「このトークルームを削除します。よろしいですか?」という表示。迷わず、削除を押す。
 私は、一体何回この行為をすれば気が済むのだろうか。そして、この行為に何の意味があるんだろうか。

「私はあなたに未練はありません」というフリをして自分を偽る

私がこの行為をするのは、好きな人から返信が来なくなった時。この時の私の気持ちはいつも好きな人で埋め尽くされている。もしかしたら返信来ているかもと期待して、いつもより増してアプリを開き、変化のないトーク履歴に落胆する。これを何回か繰り返して、「私はあなたに未練はありません」という自分の意思表示として、トーク履歴を消すことにしている。

でも、本当の私は未練たらたらで、ずっと好きな人のことを考えている。何かの手違いでトークを受信できないだけじゃないかとか、トークが届いていないんじゃないかとか思って。YouTubeで「好きな人から連絡が来る音楽」とか聴きながら、コメント欄を見て、私も数時間後来るかもしれないっていう想像だけを膨らませていて。
でも実際、来たことは一度もない。

私の見せ方。「フリをする。」ということ。ずっとずっと偽りの自分しか見せていない。
「どうしたらこの人が望む人であれるのか。どのような人が好みなのか。どうすれば、その人は私の方を見てくれるのだろうか。」
そんなことばっか考えて、偽りの自分を演じている。偽りの自分を見せて、相手に好かれるのならいいけれど、結局、捨てられてしまう。きっとどこかでボロが出ているのだろう。

「偽りの自分、フリをする自分」が本当の自分なんだ

じゃあ、偽りの自分、フリをする自分を辞めたらいいのではと思うのだが、どうもできない。傷つく度合いが違うから。「今までの自分は本当の自分じゃなくて、偽りの自分だから次こそは自分らしく接して...。」と自分に言い訳をしていたいから。でも、そんなことを言ってばかりで、年数ばかりが経っていった。インスタを見れば、二人の幸せそうな写真があげられているし、街を歩けば、二人で楽しそうに買い物をしている姿、ご飯を食べている姿が目に付く。私はいつまで、一人で出かけているんだろうと思いながら、また思っていないフリをする。変に強がってみる。

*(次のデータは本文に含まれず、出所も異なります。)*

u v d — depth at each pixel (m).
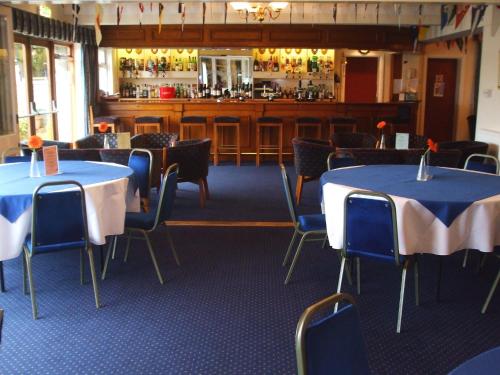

本当の自分って何だろう。考えて、考えて最終的に至った結論は「偽りの自分、フリをする自分こそ本当の自分」ということである。いつの間にか、こう生きるようになって、頭がフリをする自分でないと対応できなくなってしまっている。フリをしている自分が他人にどのように見られているのかはわからないが、少なくとも続かない時点で良い風に見られていないだろう。

「本当は会ってサヨナラを言いたかった。ありがとう、サヨナラ」

ここでふともう一回考えてみる。フリをする自分が自分であるならば、フリをすればいい。今自分は、「未練がないフリ」をしてトーク履歴を消した。本当は未練たらたらで、泣いているのにも関わらず。
じゃあ、今日くらい「未練があるフリ」をすればいいじゃないか。「未練があるフリ」ってどうするんだろう。そう考えてみると今までしたことがないからわからない。もう十分傷ついているのだからさらに傷ついても大したことはない。だから、今日は初めて「未練があるフリ」をしてみよう。フリをしていても未練があるというのは自分の本心である。そして私はトーク画面を開ける。

「大人になるにつれてサヨナラを言えないまま、サヨナラをすることが多くなるね。私は別れるときは、サヨナラを言いたい。本当は会ってサヨナラを言いたかったけど、それは叶わなさそう。だから、ここで言うね。ありがとう、そしてサヨナラ。」

相手にブロックされていたら届かないけど、届いていたらいいな。
届いてなくてもこの文章を読んでくれたらいいのに。結局、最後まで私はフリだった。